I think that is for reserving a hotel room. I don't think it's for the convention itself.


----------



## susan from creepy hollow (Aug 15, 2008)

i reserved our room a couple of weeks ago, but i may have to change it from a king to 2 doubles... we may have a posse attending with us!


----------



## Leonard Pickel (May 16, 2010)

Hey Susan, are you sure you registered under the HAuNTcon groupe at the Crowwne Plaza in Louisville? I don't see you in the room registration list ??

Pricing for HAuNTcon 2011 will be the same as 2010 for admission/tradeeshow/education ($95 at the door, discounts for early reg., but it will take us some time to get the tour pricing finalized. So give us until October. 

We ARE about to announce the Friday night tours, so stay tuned for that! 

Friend us on your facebook page for updates at 
http://www.facebook.com/HAuNTcon?ref=search


----------



## Leonard Pickel (May 16, 2010)

PS. HAuNTcon is open to Haunters of all levels! Everyone is welcome and will come away with new ideas and new life long friends!


----------



## susan from creepy hollow (Aug 15, 2008)

Leonard Pickel said:


> Hey Susan, are you sure you registered under the HAuNTcon groupe at the Crowwne Plaza in Louisville?
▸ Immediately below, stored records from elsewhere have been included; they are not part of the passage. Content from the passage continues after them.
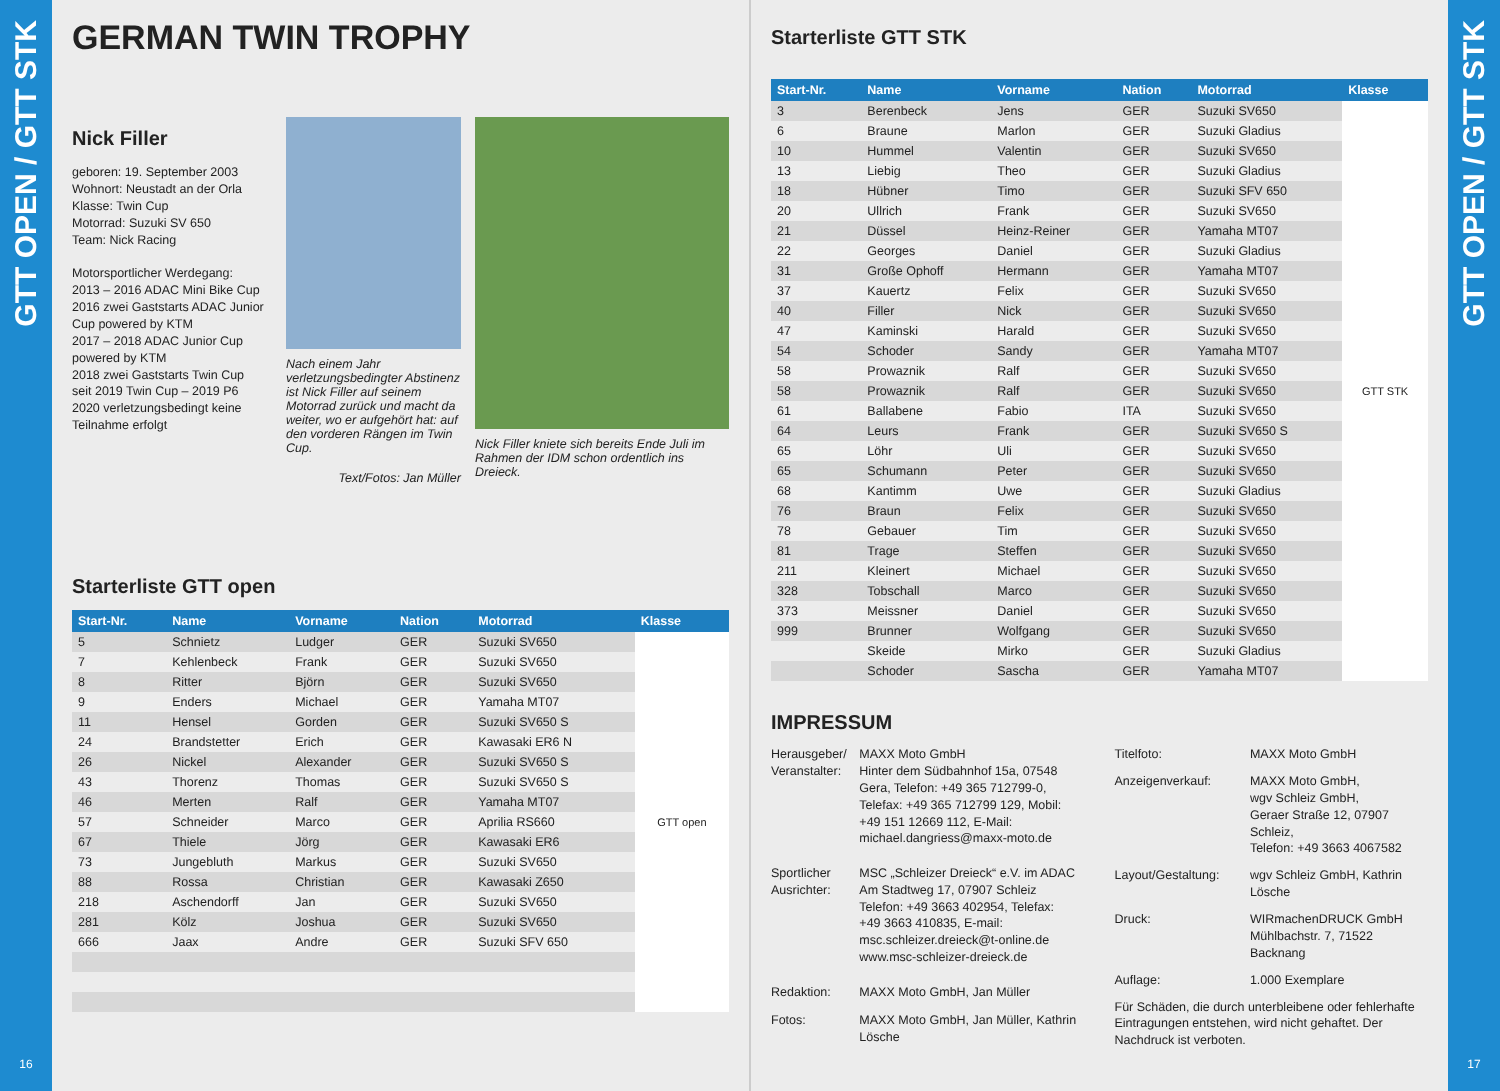GTT OPEN / GTT STK
16
GERMAN TWIN TROPHY
Nick Filler
geboren: 19. September 2003
Wohnort: Neustadt an der Orla
Klasse: Twin Cup
Motorrad: Suzuki SV 650
Team: Nick Racing
Motorsportlicher Werdegang:
2013 – 2016 ADAC Mini Bike Cup
2016 zwei Gaststarts ADAC Junior Cup powered by KTM
2017 – 2018 ADAC Junior Cup powered by KTM
2018 zwei Gaststarts Twin Cup
seit 2019 Twin Cup – 2019 P6
2020 verletzungsbedingt keine Teilnahme erfolgt
Nach einem Jahr verletzungsbedingter Abstinenz ist Nick Filler auf seinem Motorrad zurück und macht da weiter, wo er aufgehört hat: auf den vorderen Rängen im Twin Cup.
Text/Fotos: Jan Müller
Nick Filler kniete sich bereits Ende Juli im Rahmen der IDM schon ordentlich ins Dreieck.
Starterliste GTT open
| Start-Nr. | Name | Vorname | Nation | Motorrad | Klasse |
| --- | --- | --- | --- | --- | --- |
| 5 | Schnietz | Ludger | GER | Suzuki SV650 | GTT open |
| 7 | Kehlenbeck | Frank | GER | Suzuki SV650 | |
| 8 | Ritter | Björn | GER | Suzuki SV650 | |
| 9 | Enders | Michael | GER | Yamaha MT07 | |
| 11 | Hensel | Gorden | GER | Suzuki SV650 S | |
| 24 | Brandstetter | Erich | GER | Kawasaki ER6 N | |
| 26 | Nickel | Alexander | GER | Suzuki SV650 S | |
| 43 | Thorenz | Thomas | GER | Suzuki SV650 S | |
| 46 | Merten | Ralf | GER | Yamaha MT07 | |
| 57 | Schneider | Marco | GER | Aprilia RS660 | |
| 67 | Thiele | Jörg | GER | Kawasaki ER6 | |
| 73 | Jungebluth | Markus | GER | Suzuki SV650 | |
| 88 | Rossa | Christian | GER | Kawasaki Z650 | |
| 218 | Aschendorff | Jan | GER | Suzuki SV650 | |
| 281 | Kölz | Joshua | GER | Suzuki SV650 | |
| 666 | Jaax | Andre | GER | Suzuki SFV 650 | |
Starterliste GTT STK
| Start-Nr. | Name | Vorname | Nation | Motorrad | Klasse |
| --- | --- | --- | --- | --- | --- |
| 3 | Berenbeck | Jens | GER | Suzuki SV650 | GTT STK |
| 6 | Braune | Marlon | GER | Suzuki Gladius | |
| 10 | Hummel | Valentin | GER | Suzuki SV650 | |
| 13 | Liebig | Theo | GER | Suzuki Gladius | |
| 18 | Hübner | Timo | GER | Suzuki SFV 650 | |
| 20 | Ullrich | Frank | GER | Suzuki SV650 | |
| 21 | Düssel | Heinz-Reiner | GER | Yamaha MT07 | |
| 22 | Georges | Daniel | GER | Suzuki Gladius | |
| 31 | Große Ophoff | Hermann | GER | Yamaha MT07 | |
| 37 | Kauertz | Felix | GER | Suzuki SV650 | |
| 40 | Filler | Nick | GER | Suzuki SV650 | |
| 47 | Kaminski | Harald | GER | Suzuki SV650 | |
| 54 | Schoder | Sandy | GER | Yamaha MT07 | |
| 58 | Prowaznik | Ralf | GER | Suzuki SV650 | |
| 58 | Prowaznik | Ralf | GER | Suzuki SV650 | |
| 61 | Ballabene | Fabio | ITA | Suzuki SV650 | |
| 64 | Leurs | Frank | GER | Suzuki SV650 S | |
| 65 | Löhr | Uli | GER | Suzuki SV650 | |
| 65 | Schumann | Peter | GER | Suzuki SV650 | |
| 68 | Kantimm | Uwe | GER | Suzuki Gladius | |
| 76 | Braun | Felix | GER | Suzuki SV650 | |
| 78 | Gebauer | Tim | GER | Suzuki SV650 | |
| 81 | Trage | Steffen | GER | Suzuki SV650 | |
| 211 | Kleinert | Michael | GER | Suzuki SV650 | |
| 328 | Tobschall | Marco | GER | Suzuki SV650 | |
| 373 | Meissner | Daniel | GER | Suzuki SV650 | |
| 999 | Brunner | Wolfgang | GER | Suzuki SV650 | |
| | Skeide | Mirko | GER | Suzuki Gladius | |
| | Schoder | Sascha | GER | Yamaha MT07 | |
IMPRESSUM
| Herausgeber/ Veranstalter: | MAXX Moto GmbH Hinter dem Südbahnhof 15a, 07548 Gera, Telefon: +49 365 712799-0, Telefax: +49 365 712799 129, Mobil: +49 151 12669 112, E-Mail: michael.dangriess@maxx-moto.de |
| Sportlicher Ausrichter: | MSC „Schleizer Dreieck“ e.V. im ADAC Am Stadtweg 17, 07907 Schleiz Telefon: +49 3663 402954, Telefax: +49 3663 410835, E-mail: msc.schleizer.dreieck@t-online.de www.msc-schleizer-dreieck.de |
| Redaktion: | MAXX Moto GmbH, Jan Müller |
| Fotos: | MAXX Moto GmbH, Jan Müller, Kathrin Lösche |
| Titelfoto: | MAXX Moto GmbH |
| Anzeigenverkauf: | MAXX Moto GmbH, wgv Schleiz GmbH, Geraer Straße 12, 07907 Schleiz, Telefon: +49 3663 4067582 |
| Layout/Gestaltung: | wgv Schleiz GmbH, Kathrin Lösche |
| Druck: | WIRmachenDRUCK GmbH Mühlbachstr. 7, 71522 Backnang |
| Auflage: | 1.000 Exemplare |
| Für Schäden, die durch unterbleibene oder fehlerhafte Eintragungen entstehen, wird nicht gehaftet. Der Nachdruck ist verboten. | |
GTT OPEN / GTT STK
17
I don't see you in the room registration list ??
> 
> Pricing for HAuNTcon 2011 will be the same as 2010 for admission/tradeeshow/education ($95 at the door, discounts for early reg., but it will take us some time to get the tour pricing finalized. So give us until October.
> 
> ...


i still have to call and change it to the group rate.... gonna do that now.

*edited to add* i just called, but i have to call back on Monday and speak to 'in house registration' to change my rate.


----------



## Leonard Pickel (May 16, 2010)

The convention rate is $129 a night! It should save you some money. The hotel has a free shuttle from the airport if you are flying in ;-)


----------



## susan from creepy hollow (Aug 15, 2008)

i got it all straightened out, we're good to go!


----------